🤖 AI Summary
Current large language models typically represent user preferences in an implicit, black-box, and model-specific manner, lacking interpretability and cross-task transferability. This work proposes using natural language as a universal, task-agnostic preference interface to construct interpretable, reusable, and continuously evolving user preference descriptions. By integrating supervised fine-tuning with high-quality synthetic data and reinforcement learning, we design a two-stage training framework that optimizes long-term utility and transfer performance, yielding the AlignXplore+ preference reasoning model.
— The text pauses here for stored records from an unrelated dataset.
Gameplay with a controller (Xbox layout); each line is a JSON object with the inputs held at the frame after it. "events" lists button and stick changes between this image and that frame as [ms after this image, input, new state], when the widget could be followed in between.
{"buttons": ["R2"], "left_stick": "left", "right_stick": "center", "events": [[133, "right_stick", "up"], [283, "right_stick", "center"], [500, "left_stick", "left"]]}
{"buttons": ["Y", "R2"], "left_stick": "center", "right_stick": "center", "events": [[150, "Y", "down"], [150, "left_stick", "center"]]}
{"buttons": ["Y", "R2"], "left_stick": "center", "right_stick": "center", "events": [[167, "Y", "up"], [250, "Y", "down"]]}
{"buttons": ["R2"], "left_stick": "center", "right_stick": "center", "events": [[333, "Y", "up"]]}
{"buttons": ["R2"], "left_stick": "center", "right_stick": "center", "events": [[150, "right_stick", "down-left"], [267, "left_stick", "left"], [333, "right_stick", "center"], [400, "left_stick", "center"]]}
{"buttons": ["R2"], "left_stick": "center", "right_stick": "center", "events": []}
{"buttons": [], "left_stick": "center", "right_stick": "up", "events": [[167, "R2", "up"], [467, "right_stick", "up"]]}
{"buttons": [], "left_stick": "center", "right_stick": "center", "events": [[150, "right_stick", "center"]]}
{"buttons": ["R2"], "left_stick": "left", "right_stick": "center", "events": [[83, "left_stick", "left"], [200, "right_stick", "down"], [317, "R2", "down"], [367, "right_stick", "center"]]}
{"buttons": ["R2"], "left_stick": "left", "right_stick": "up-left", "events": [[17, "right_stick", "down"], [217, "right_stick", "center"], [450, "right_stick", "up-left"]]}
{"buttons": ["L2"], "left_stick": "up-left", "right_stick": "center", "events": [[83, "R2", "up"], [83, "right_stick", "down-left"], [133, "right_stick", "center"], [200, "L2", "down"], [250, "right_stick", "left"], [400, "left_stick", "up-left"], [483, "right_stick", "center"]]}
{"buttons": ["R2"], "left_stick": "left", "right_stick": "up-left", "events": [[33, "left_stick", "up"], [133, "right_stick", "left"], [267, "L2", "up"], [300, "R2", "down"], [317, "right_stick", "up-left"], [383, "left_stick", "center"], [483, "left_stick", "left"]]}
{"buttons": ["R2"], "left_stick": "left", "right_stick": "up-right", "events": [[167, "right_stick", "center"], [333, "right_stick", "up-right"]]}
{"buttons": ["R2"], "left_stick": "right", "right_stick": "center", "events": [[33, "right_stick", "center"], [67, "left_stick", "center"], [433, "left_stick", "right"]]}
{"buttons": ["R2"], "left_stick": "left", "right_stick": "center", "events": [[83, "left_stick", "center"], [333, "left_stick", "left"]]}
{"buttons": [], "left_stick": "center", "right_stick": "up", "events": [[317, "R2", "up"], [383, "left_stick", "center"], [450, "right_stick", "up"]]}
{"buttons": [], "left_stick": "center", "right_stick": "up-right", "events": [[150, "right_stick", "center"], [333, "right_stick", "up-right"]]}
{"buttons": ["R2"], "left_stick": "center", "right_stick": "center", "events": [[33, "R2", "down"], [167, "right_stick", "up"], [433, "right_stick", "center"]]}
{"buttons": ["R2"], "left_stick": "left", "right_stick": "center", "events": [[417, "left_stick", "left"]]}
Our method achieves state-of-the-art results across nine benchmarks, with an 8B-parameter model outperforming larger open-source counterparts, demonstrating exceptional generalization across tasks, model families, and interaction formats.
📝 Abstract
We study the problem of personalization in large language models (LLMs). Prior work predominantly represents user preferences as implicit, model-specific vectors or parameters, yielding opaque ``black-box''profiles that are difficult to interpret and transfer across models and tasks. In contrast, we advocate natural language as a universal, model- and task-agnostic interface for preference representation. The formulation leads to interpretable and reusable preference descriptions, while naturally supporting continual evolution as new interactions are observed. To learn such representations, we introduce a two-stage training framework that combines supervised fine-tuning on high-quality synthesized data with reinforcement learning to optimize long-term utility and cross-task transferability. Based on this framework, we develop AlignXplore+, a universal preference reasoning model that generates textual preference summaries. Experiments on nine benchmarks show that our 8B model achieves state-of-the-art performanc -- outperforming substantially larger open-source models -- while exhibiting strong transferability across tasks, model families, and interaction formats.